The situation is no different for Beryl Verah, a graduate of Karatina University who lives in Nairobi. After graduating with a degree in Business Management and Administration, she has not been lucky to get a formal job despite doing several unpaid internships.

“Getting a job is not easy. I did some unpaid internships hoping to be absorbed but that did not happen. At that point I was convinced that life must continue even without a formal job. So, I started a shoe and clothing business to survive, and yes, I am surviving,” she stated.

What is Government Doing?

According to Treasury CS Ukur Yatani, the government has allocated money for youth empowerment, enhanced liquidity for business and extended financial support to youth activities, as well as allocated money to the Youth Enterprise Development Fund and Women Empowerment Fund to support youth and women in business.

Yatani says that the government allocated Ksh 2.1 billion in the 2022 national budget for youth empowerment and job creation through the Kazi Mtaani Program. Another Ksh 1.6 billion was allocated for enhancing liquidity for business, according to Yatani.

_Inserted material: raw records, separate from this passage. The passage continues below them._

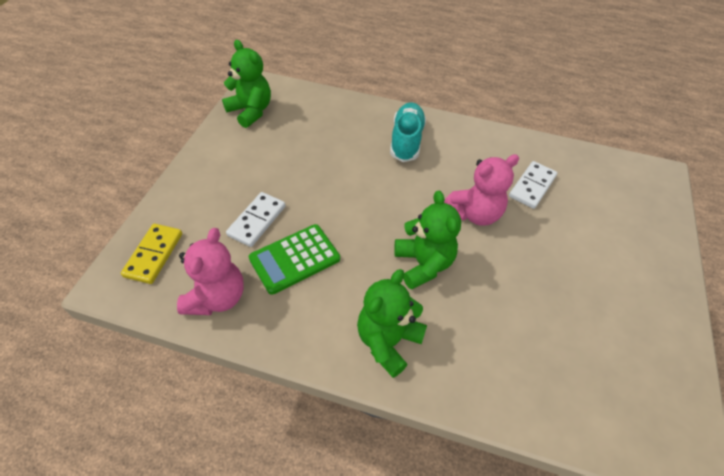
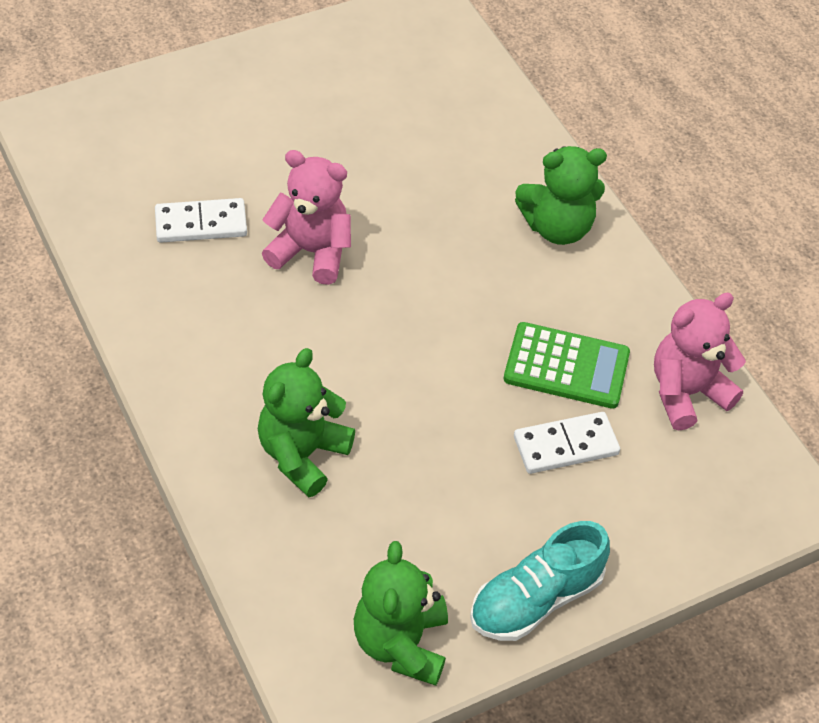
camera: 135 degrees left, 0 degrees up
yellow domino [121,224,182,284] -> none
turquoise shoe [390,102,426,162] -> turquoise shoe moved to [470,521,610,641]
green teddy bear [394,191,461,290] -> green teddy bear moved to [258,348,355,497]

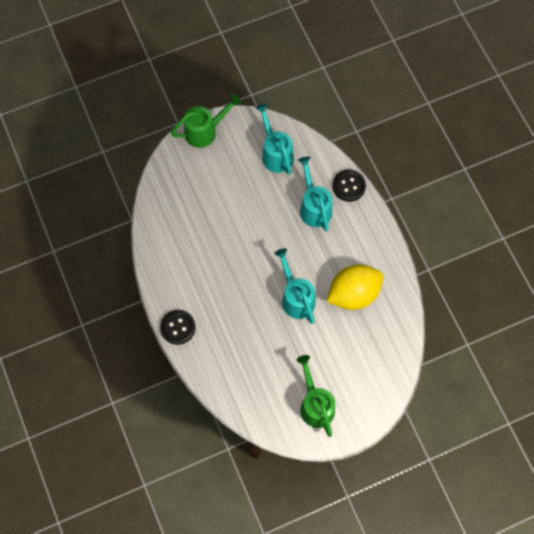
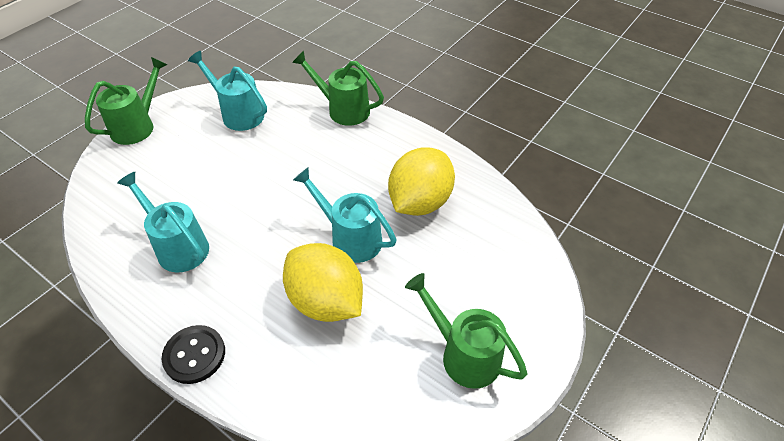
camera: 30 degrees left, 20 degrees down
turquoise watering can [298,157,332,231] -> turquoise watering can moved to [117,172,209,272]
black button [332,170,366,202] -> green watering can [292,51,384,126]
none -> yellow lemon [283,243,363,322]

He adds that some Ksh 5.8 billion was to support activities that would create employment for the youth. For example, construction of classrooms where young people will get opportunities to supply products such as construction materials, provide labour required for building the classrooms and for making school desks.

In Other Countries

Other countries have introduced grants and mentorship programmes, growth incentive schemes and supported farmers to boost productivity in order to solve the problem of unemployment.

In Singapore, the government launched the Startup SG Founder program in 2017 to provide mentorship and grants to new entrepreneurs. According to a report by Osborne Clarke, some 74 start-ups received mentorship and grants amounting to US$ 2.22 million in 2019.

Singapore also introduced the Job Growth Incentive (JGI) scheme to support companies to hire local employees by providing wage support to them.

The United Kingdom (UK) government launched the Farming Investment Fund to provide farmers with grants to buy new equipment and infrastructure to improve efficiency and increase productivity.

Following the success of the above strategies in the respective countries, the government of Kenya should design appropriate approaches to help more young people find jobs. The issue of high rate of youth unemployment in Kenya is a ticking time bomb.